As a first step, Broad Institute’s Genome Analysis Toolkit, or GATK, will be offered as a service on the Google Cloud Platform, as part of Google Genomics. The goal is to enable any genomic researcher to upload, store, and analyze data in a cloud-based environment that combines the Broad Institute’s best-in-class genomic analysis tools with the scale and computing power of Google.
GATK is a software package developed at the Broad Institute to analyze high-throughput genomic sequencing data. GATK offers a wide variety of analysis tools, with a primary focus on genetic variant discovery and genotyping as well as a strong emphasis on data quality assurance. Its robust architecture, powerful processing engine, and high-performance computing features make it capable of taking on projects of any size.
GATK is already available for download at no cost to academic and non-profit users. In addition, business users can license GATK from the Broad. To date, more than 20,000 users have processed genomic data using GATK.

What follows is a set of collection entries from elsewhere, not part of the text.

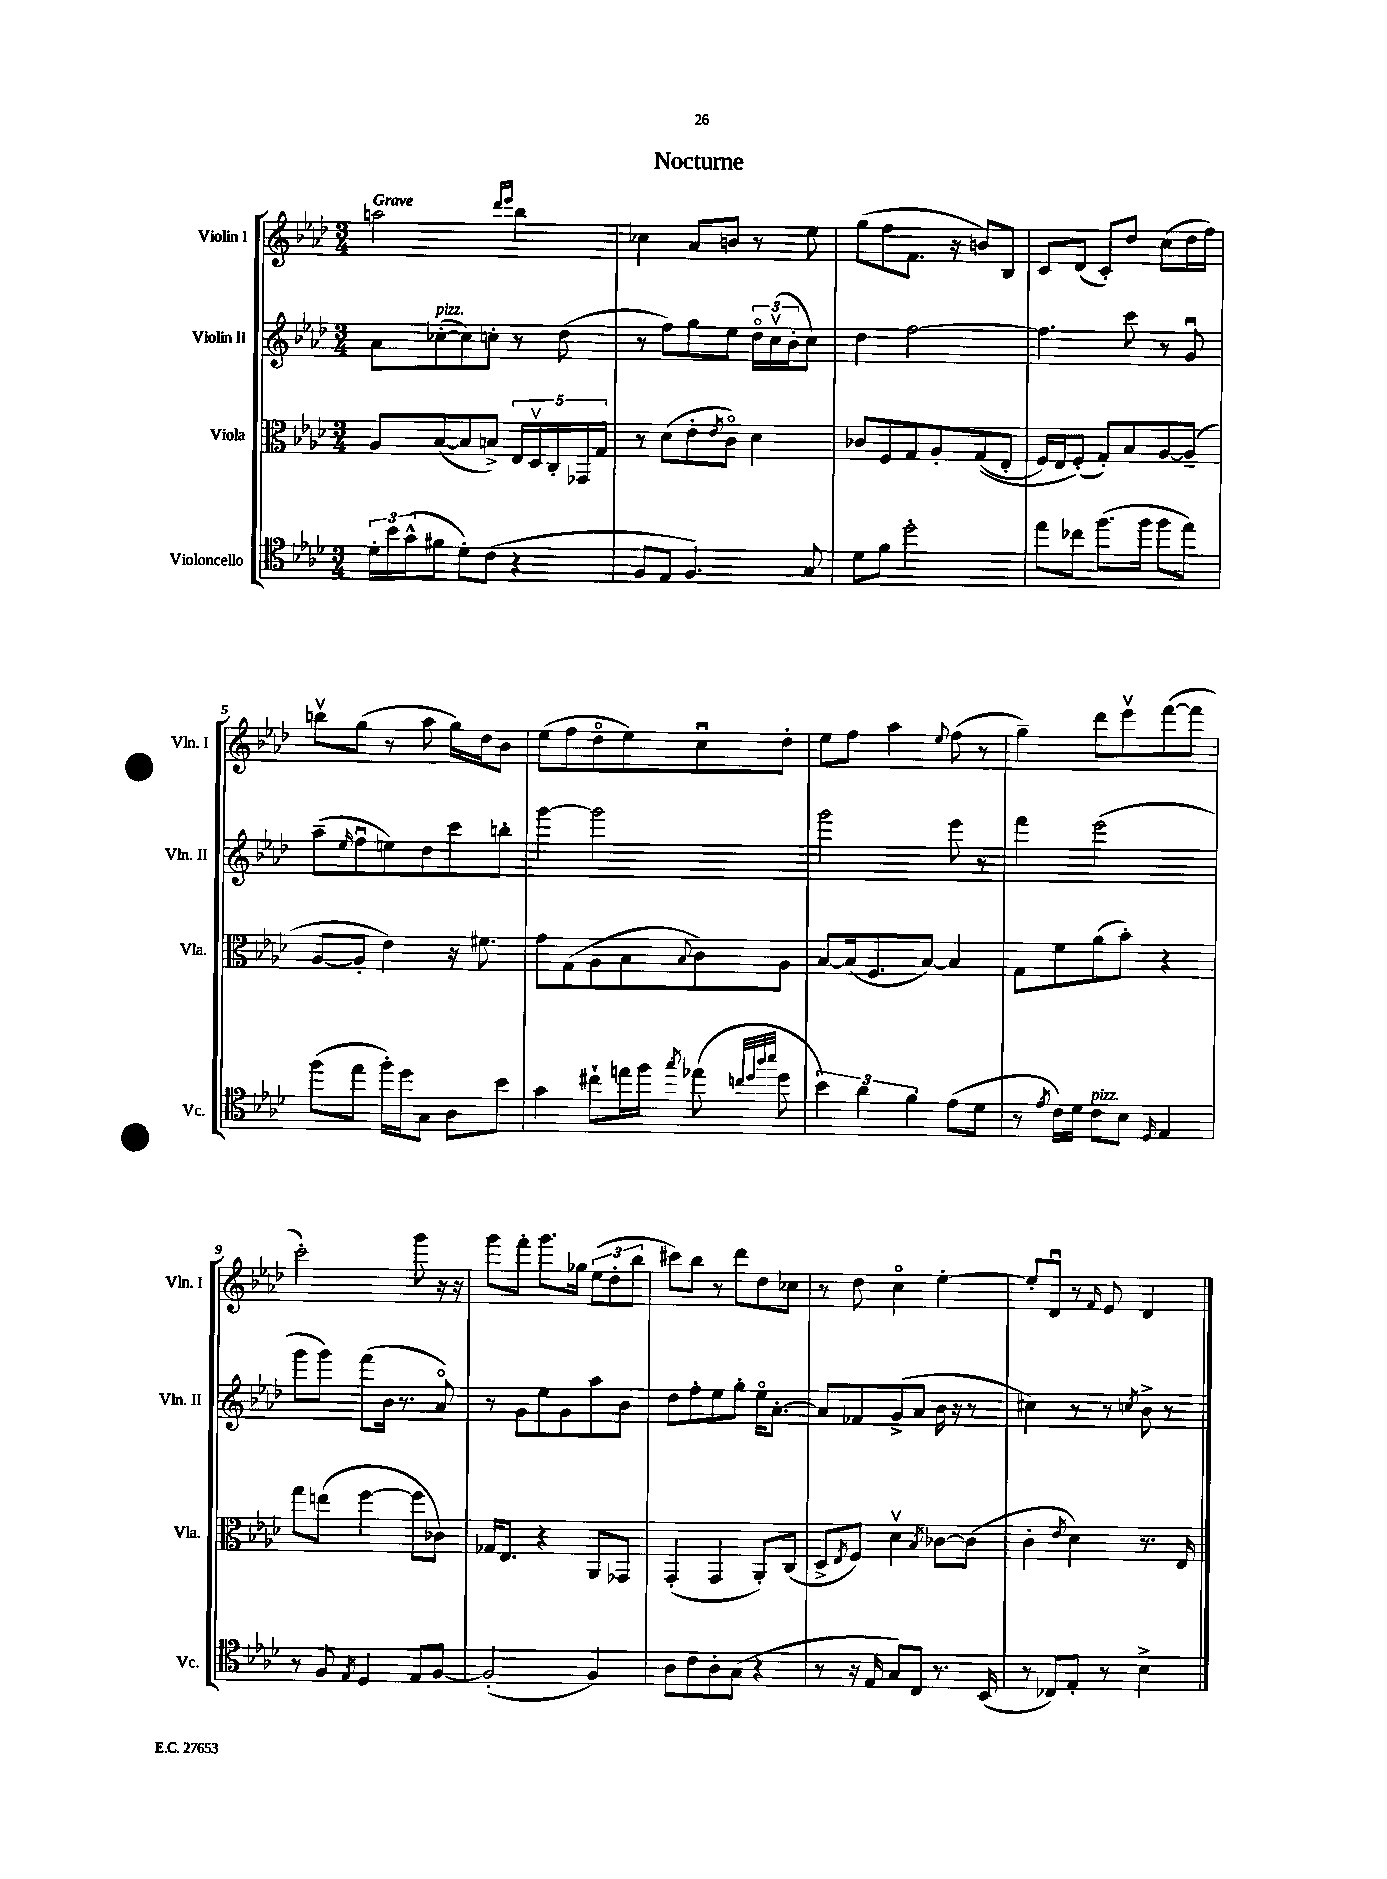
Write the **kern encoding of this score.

**kern	**kern	**kern	**kern
*part4	*part3	*part2	*part1
*staff4	*staff3	*staff2	*staff1
*I"Violoncello	*I"Viola	*I"Violin II	*I"Violin I
*I'Vc.	*I'Vla.	*I'Vln. II	*I'Vln. I
*clefC4	*clefC3	*clefG2	*clefG2
*k[b-e-a-d-]	*k[b-e-a-d-]	*k[b-e-a-d-]	*k[b-e-a-d-]
*M3/4	*M3/4	*M3/4	*M3/4
=1	=1	=1	=1
!	!	!	!LO:TX:a:B:t=Grave
24d-'\LL	8A-/L	8a-\L	2aan\
24b-\	.	.	.
(24g^^\J	.	.	.
!	!	!LO:TX:a:i:t=pizz.	!
8f#X\J	([8B-/	([8cc-X'\	.
8d-'\L)	8B-/]	8cc-\])	.
(8c\J	8Bn^/J)	8ccn'\J	.
.	.	.	16qqddd-/LL
.	.	.	16qqeee-/JJ
4r	20E-/LL	8r	4bb-\
.	20D-v/	.	.
.	20C'/	.	.
.	.	(8dd-\	.
.	20GG-X/	.	.
.	20G/JJ	.	.
=2	=2	=2	=2
8F/L	8r	8r	4cc-X\
8E-/J	(8d-\L	8ff\L)	.
4.F/)	8e-'\	8gg\	8a-/L
.	8qe-/	.	.
.	8c\J)	8ee-\J	8bn/J
.	4d-\	24dd-\LL	8r
.	.	(24ccv\	.
.	.	24b-'\J	.
8G/	.	8cc\J)	8ee-\
=3	=3	=3	=3
8d-\L	8c-X/L	4dd-\	(8gg\L
8f\J	8F/	.	8ff\
2dd-'\	8G/	[2ff\	8.f\J
.	8A-'/	.	.
.	.	.	16r
.	((8G/	.	8bn/L)
.	8E-'/J	.	8B-/J
=4	=4	=4	=4
8ee-\L	16F/LL)	4.ff\]	8c/L
.	16E-/J	.	.
8cc-X\J	(8F'/J)	.	(8d-/J
(8.ff\L	8G'/L)	.	8c'/L)
.	8B-/	8ccc\	8dd-/J
16ff\Jk	.	.	.
8ff\L	[8A-/	8r	(8cc\L
8ee-\J)	(8A-~/J]	8gu/	16dd-\L
.	.	.	16ff\JJ)
!!LO:LB:g=z
=5	=5	=5	=5
(8ff\L	[8A-/L	(8aa-~\L	8bbnv\L
.	.	16qqee-/	.
8ee-\J	8A-'/J]	8ffu\	(8gg\J
16ff'\LL)	4e-\)	8een\)	8r
16dd-\J	.	.	.
8G\J	.	8dd-\	8aa-\
8A-\L	16r	8ccc\	16gg\LL)
.	8.f#X\	.	16dd-\J
8b-\J	.	8bbn'\J	8b-\J
=6	=6	=6	=6
4g\	8g\L	[4ggg\	(8ee-\L
.	(8G\	.	8ff\
8cc#X`\L	8A-\	2ggg\]	8dd-\
16een\L	8B-\	.	8ee-\)
16ff\JJ	.	.	.
8qgg/	8qqB-/	.	.
(8ee-X\	8c\)	.	8ccu\
32qqccn/LLL	.	.	.
32qqdd-/	.	.	.
32qqaa-/	.	.	.
32qqbb-/JJJ	.	.	.
8dd-\	8A-\J	.	8dd-'\J
=7	=7	=7	=7
6b-\)	[8B-/L	2ggg\	8ee-\L
.	(16B-/k]	.	8ff\J
6a-\	.	.	.
.	8.F/	.	.
.	.	.	4aa-\
6f\	.	.	.
.	[8B-/J)	.	.
.	.	.	8qqee-/
(8e-\L	4B-/]	8eee-\	(8ff\
8d-\J	.	8r	8r
=8	=8	=8	=8
8r	8G\L	4fff\	4gg~\)
8qe-/	.	.	.
16c\LL)	8f\	.	.
16d-\JJ	.	.	.
!LO:TX:a:i:t=pizz.	!	!	!
8c\L	(8a-\	(2eee-\	8ddd-\L
8B-\J	8b-'\J)	.	8eee-v\
16qqD-/	.	.	.
4E-/	4r	.	([8fff\
.	.	.	8fff\J]
!!LO:LB:g=z
=9	=9	=9	=9
8r	8gg\L	8ggg\L	2ccc'\)
8F/	(8een\J	8ggg\J)	.
8qE-/	.	.	.
4D-/	[4ff\	(8fff\L	.
.	.	16b-\Jk	.
.	.	8.r	.
8E-/L	8ff\L]	.	8ggg\
[8F/J	8c-X\J)	8a-/)	16r
.	.	.	16r
=10	=10	=10	=10
(2F'/]	16G-X/KL	8r	8ggg\L
.	8.E-/J	.	.
.	.	8g\L	8fff'\J
.	4r	8ee-\	8.ggg\L
.	.	8g\	.
.	.	.	16gg-X\Jk
4F/)	8AA-/L	8aa-\	(12ee-\L
.	.	.	12dd-'\
.	8GG-X/J	8b-\J	.
.	.	.	12bb-\J
=11	=11	=11	=11
8A-\L	(4GG'/	8dd-\L	8ccc#X\L)
8c\	.	8ff'\	8bb-\J
8A-'\	4GG/	8ee-\	8r
(8G\J	.	8gg'\J	8ddd-\L
4r	8AA-'/L)	16ee-\KL	8dd-\
.	.	[8.a-'\J	.
.	(8C/J	.	8cc-X\J
=12	=12	=12	=12
8r	8D-^/L	8a-/L]	8r
.	8qE-/	.	.
16r	8F/J)	8f-X/	8dd-\
16E-/	.	.	.
8G/L)	4d-v\	(8g^/	4cc\
8C/J	.	8a-/J	.
.	8qB-/	.	.
8.r	[8c-X\L	16b-\	[4ee-'\
.	.	16r	.
.	(8c-\J]	8r	.
(16BB-/	.	.	.
=13	=13	=13	=13
8r	4c'\	4cc#X\)	8ee-'/L]
8C-X/L)	.	.	8d-u/J
.	8qe-/	.	.
8E-'/J	4d-\)	8r	8r
.	.	.	16qqf/
8r	.	8r	8e-/
.	.	8qccn/	.
4B-^\	8.r	8b-^\	4d-/
.	.	8r	.
.	16E-/	.	.
==	==	==	==
*-	*-	*-	*-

The Google Genomics service will provide researchers with a powerful, additional way to use GATK. Researchers will be able to upload genetic data and run GATK-powered analyses on Google Cloud Platform, and may use GATK to analyze genetic data already available for research via Google Genomics. GATK as a service will make best-practice genomic analysis readily available to researchers who don’t have access to the dedicated compute infrastructure and engineering teams required for analyzing genomic data at scale. An initial alpha release of the GATK service will be made available to a limited set of users.
“Large-scale genomic information is accelerating scientific progress in cancer, diabetes, psychiatric disorders, and many other diseases,” said Eric Lander, President and Director of Broad Institute. “Storing, analyzing, and managing these data is becoming a critical challenge for biomedical researchers. We are excited to work with Google’s talented and experienced engineers to develop ways to empower researchers around the world by making it easier to access and use genomic information.”
“Broad and Google share a culture of collaboration and open access to data,” said David Glazer, Director of Google Genomics. “Google Genomics is helping scientists make genomic information more accessible and useful. By making Broad’s GATK available through the Google Cloud Platform, we hope to accelerate great science.”
Broad Institute plans to continue to support and upgrade GATK for all users, both on site and on the cloud, and will continue to offer the software directly. Academic and non-profit users will continue to have free access to GATK just as they do today through broadinstitute.org/gatk. Business users will continue to be able to license GATK through the Broad directly. By offering GATK on the Google Cloud Platform, users will have another option that could eliminate the need for labs to develop additional computing infrastructure on site.
Broad Institute is a founding host institution of the Global Alliance for Genomics and Health (GA4GH), which was established in 2013 to build a shared framework to enable genomic and clinical data sharing while ensuring data privacy and security as genomic research continues to evolve. Google joined the Alliance in early 2014. Services available through the Broad and Google collaboration will be specifically designed to align with existing and emerging GA4GH standards.
In keeping with the Broad’s mission to foster openness and innovation, this collaboration will be non-exclusive. Broad and Google will each continue to engage with other community members on genomic projects to empower research worldwide.